=== Required action ===
Copy out each line of the data that includes the string "LESIONS".

[[ Exercise input, beginning ]]

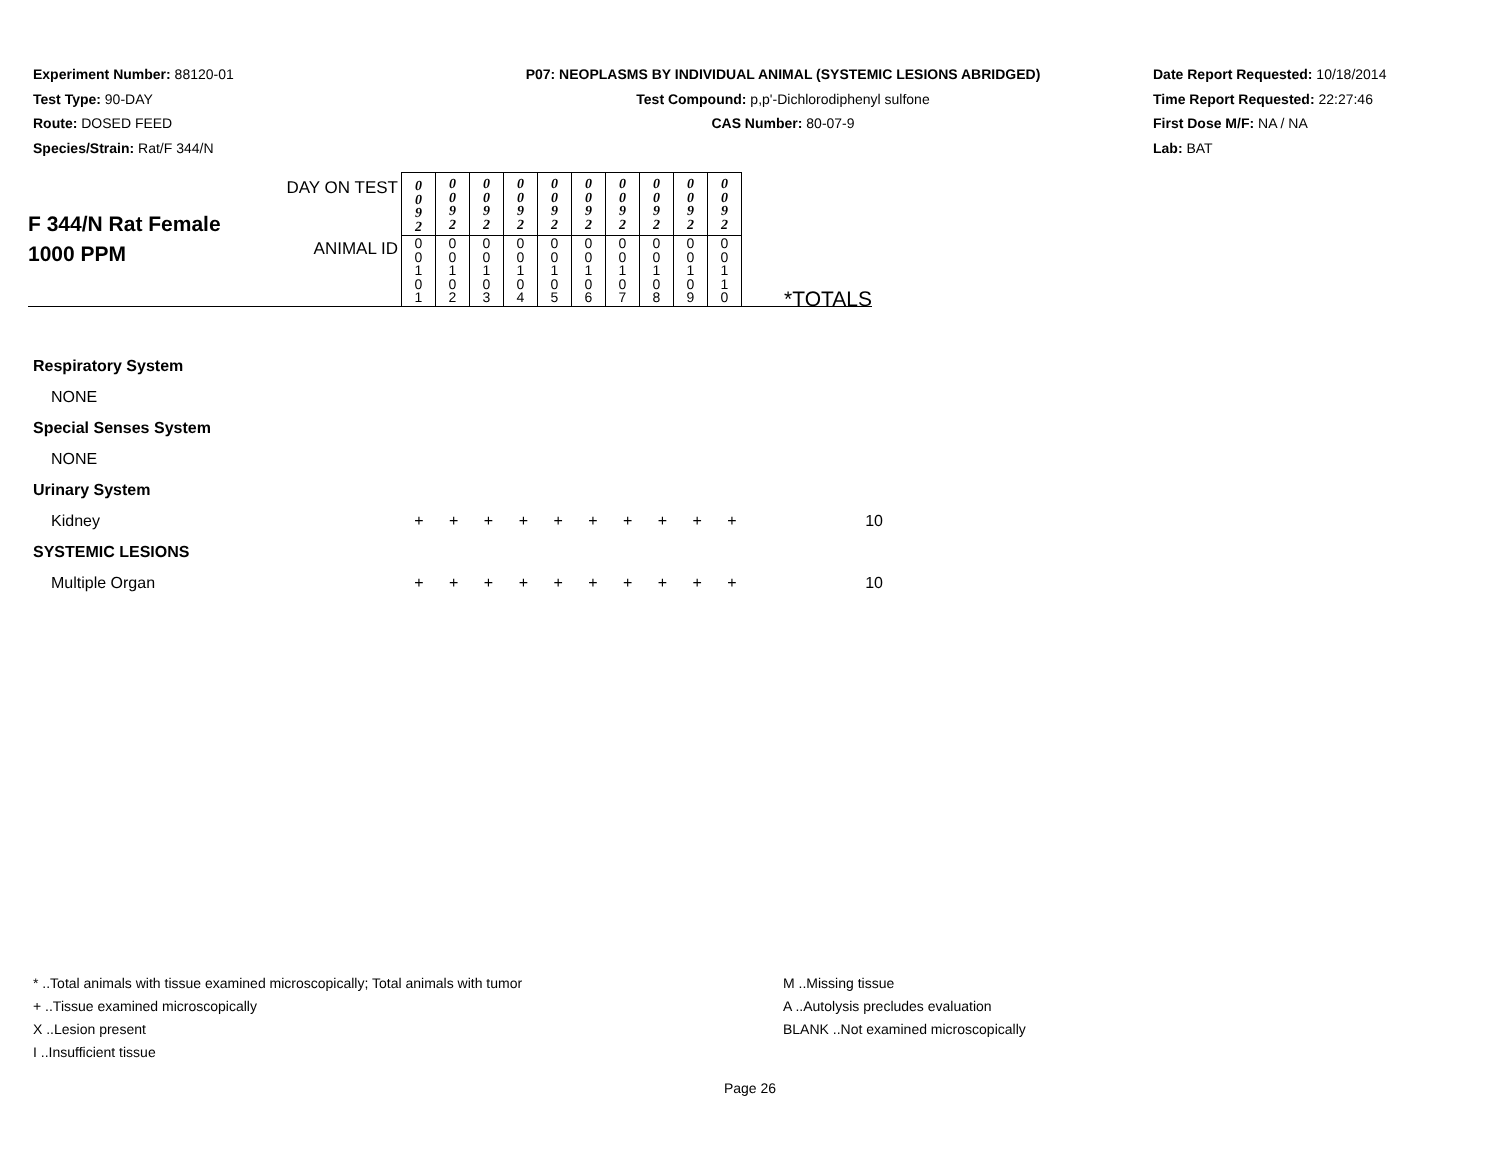Experiment Number: 88120-01
Test Type: 90-DAY
Route: DOSED FEED
Species/Strain: Rat/F 344/N
P07: NEOPLASMS BY INDIVIDUAL ANIMAL (SYSTEMIC LESIONS ABRIDGED)
Test Compound: p,p'-Dichlorodiphenyl sulfone
CAS Number: 80-07-9
Date Report Requested: 10/18/2014
Time Report Requested: 22:27:46
First Dose M/F: NA / NA
Lab: BAT
| F 344/N Rat Female 1000 PPM | DAY ON TEST | 0 0 9 2 | 0 0 9 2 | 0 0 9 2 | 0 0 9 2 | 0 0 9 2 | 0 0 9 2 | 0 0 9 2 | 0 0 9 2 | 0 0 9 2 | 0 0 9 2 | *TOTALS |
| | ANIMAL ID | 0 0 1 0 1 | 0 0 1 0 2 | 0 0 1 0 3 | 0 0 1 0 4 | 0 0 1 0 5 | 0 0 1 0 6 | 0 0 1 0 7 | 0 0 1 0 8 | 0 0 1 0 9 | 0 0 1 1 0 | |
Respiratory System
NONE
Special Senses System
NONE
Urinary System
Kidney + + + + + + + + + + 10
SYSTEMIC LESIONS
Multiple Organ + + + + + + + + + + 10
* ..Total animals with tissue examined microscopically; Total animals with tumor
+ ..Tissue examined microscopically
X ..Lesion present
I ..Insufficient tissue
M ..Missing tissue
A ..Autolysis precludes evaluation
BLANK ..Not examined microscopically
Page 26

[[ Exercise input, end ]]

=== Worked solution ===
P07: NEOPLASMS BY INDIVIDUAL ANIMAL (SYSTEMIC LESIONS ABRIDGED)
SYSTEMIC LESIONS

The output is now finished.